People are now increasingly united in the view that the gross inequality of power, privilege and wealth in the world is primarily caused by monopoly ownership of natural and human resources that are ruthlessly exploited for exclusive private profit. The exploitation pushes natural and humans systems beyond their limits with resultant loss of planetary, ecosystem and human health.

I have tried to capture the new politics of solidarity needed to address this situation with the concept of ‘soliphilia’. I have defined soliphilia as: the love of and responsibility for a place, bioregion, planet and the unity of interrelated interests within it.The soli is from solidarity with meanings connected to a union of interests, purposes, or sympathies among members of a group; fellowship of responsibilities and interests. The word has its origins in the French terms for ‘interdependent’, ‘in common’ and from the Latin solidus, with meanings connected to ‘solid’ and whole.

I believe that soliphilia encompasses much of the politico-emotional feeling that ‘Occupy’ represented. We want our communities back from the brink, we want the social in society to be meaningful and we want a shared experience of decision-making and common-wealth creation. We experience soliphilia when fully engaged with the politics of people and places that we love. ‘Occupy’ gave expression to a symbiotic politics of place and our motivation to defeat the forces that cause sickness, death, extinction and unwelcome change. Soliphilia goes beyond left-right politics and provides a universal language to help achieve genuine sustainability.

However, I have realised that we do not have a word in English to cover the sense of profound sadness and distress that many of us have for the chronic devaluing and diminution of solidarity, social symbiosis and community. The social fabric of our loved communities is disappearing as a lived experience similar to that of the gradual loss our loved biophysical environments. I have created the concept of ‘solastalgia’ to explain this lived experience of distress and loss of solace about negative change to loved home environments and it has now gained considerable acceptance in our understanding of ‘psychoterratic’ or earth related emotional and psychological responses.

I now propose ‘solialgia’ as the opposite of soliphilia and it has the same etymological origins except that the algia or pain replaces the philia or love. Solialgia is defined as the distress people feel when their loved home community begins to disappear with loss of community, neighbourhood, neighbours, solidarity and common interests. When there is distress about a lived experience of; social unity falling apart, community in retreat, eviction, homelessness, social pathology, the privatisation of common wealth, the retreat of democracy ... there is solialgia.

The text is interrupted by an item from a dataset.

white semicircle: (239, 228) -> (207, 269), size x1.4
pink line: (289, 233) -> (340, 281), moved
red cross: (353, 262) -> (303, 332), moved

Be warned, however, as there will be those who wish to use solialgia to justify their racism, sexism and other prejudices. We have to ‘occupy’ soliphilia and solialgia and prevent their abuse by those who actually represent their antithesis.  As I have seen with the concept of solastalgia, this can be a difficult task.

The politics of place has an emotional and psychological landscape similar to that of the biophysical and I believe that soliphilia and solialgia cover two ends of an important spectrum but one that we have rarely ever spoken about ... now we can.